1. Introduction

In this practical you will use regression, probably the standard method for constructing predictive models. You will learn how to set up a regression, consider about some of the key issues in model construction (selection) and develop local, kernel based regression models using GWR (Brunsdon et al 2016; Fotheringham et al 2002).

You will find Chapters 5 and Chapter 8 in An Introduction to R for Spatial Analysis and Mapping by Chris Brunsdon and Lex Comber useful for this practical.

The aim of this practical is to develop your competency and expertise in generating inference from data and to understand some of the limitations of classic statistical inference in the analysis of big data. This practical provides a smooth introduction to the sessions next week on Machine Learning and Outlier detection.

To do this you will use georgia dataset in the GISTools package and the GWmodel package which is curated and supported by the original GWR team. The code below will make sure you have all of the R packages you will need installed. The tests check whether a given package is in the list of installed packages, and installs it if not. Package installation only needs to be done once - not every time you use R - so if you are sure you have all of the packages installed already, you can skip this step.

# set a mirror
options(repos = c(CRAN = "http://cran.rstudio.com"))
# test for package existance and install
if (!is.element("tidyverse", installed.packages()))
    install.packages("tidyverse", dep = T)
if (!is.element("GISTools", installed.packages()))
    install.packages("GISTools", dep = T)
if (!is.element("GWmodel", installed.packages())) 
    install.packages("GWmodel", dep = T)
if (!is.element("rgdal", installed.packages()))
    install.packages("rgdal", dep = T)
if (!is.element("tmap", installed.packages())) 
    install.packages("tmap", dep = T)

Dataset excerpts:

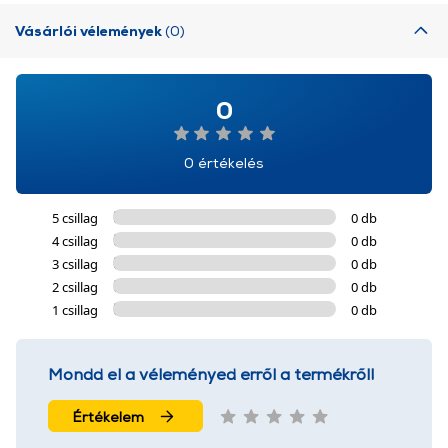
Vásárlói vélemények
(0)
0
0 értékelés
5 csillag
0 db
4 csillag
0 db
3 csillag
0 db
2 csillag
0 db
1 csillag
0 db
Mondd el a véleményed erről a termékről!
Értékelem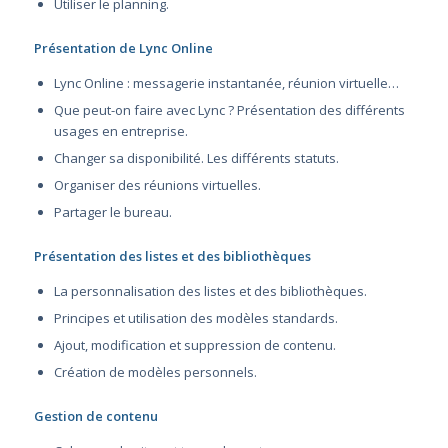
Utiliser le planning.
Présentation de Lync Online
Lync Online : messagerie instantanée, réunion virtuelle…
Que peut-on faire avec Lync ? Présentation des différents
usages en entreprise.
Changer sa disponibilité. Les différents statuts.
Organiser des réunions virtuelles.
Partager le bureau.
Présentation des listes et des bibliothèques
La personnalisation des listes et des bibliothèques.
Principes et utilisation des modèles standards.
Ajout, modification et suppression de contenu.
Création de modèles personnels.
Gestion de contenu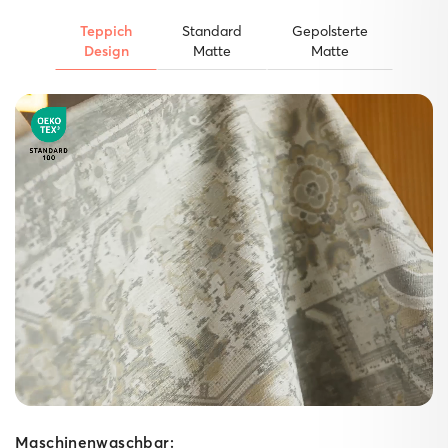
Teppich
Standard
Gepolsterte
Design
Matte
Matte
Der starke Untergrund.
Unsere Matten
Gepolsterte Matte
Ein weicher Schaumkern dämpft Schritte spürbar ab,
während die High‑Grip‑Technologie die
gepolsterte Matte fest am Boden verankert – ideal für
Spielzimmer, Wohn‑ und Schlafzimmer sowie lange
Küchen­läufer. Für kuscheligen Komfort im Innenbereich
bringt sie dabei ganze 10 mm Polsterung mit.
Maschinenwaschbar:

...

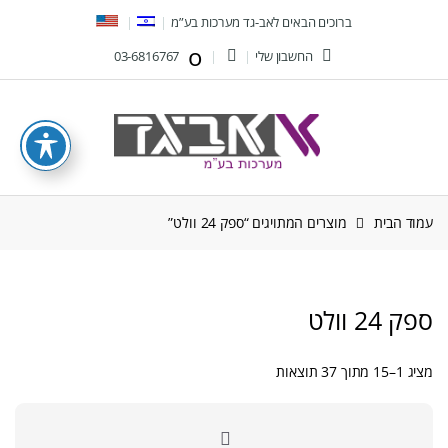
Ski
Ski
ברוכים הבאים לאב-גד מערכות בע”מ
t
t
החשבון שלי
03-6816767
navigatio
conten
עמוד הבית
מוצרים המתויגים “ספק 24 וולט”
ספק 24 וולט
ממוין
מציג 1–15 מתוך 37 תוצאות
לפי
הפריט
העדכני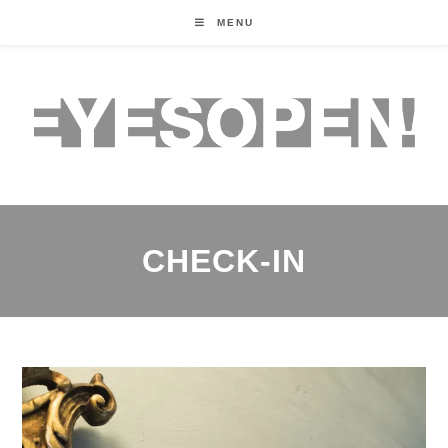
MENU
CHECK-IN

What you are asked to do: In the regression practical introduction, which dataset from the GISTools package is used?

Result of this exercise: The georgia dataset.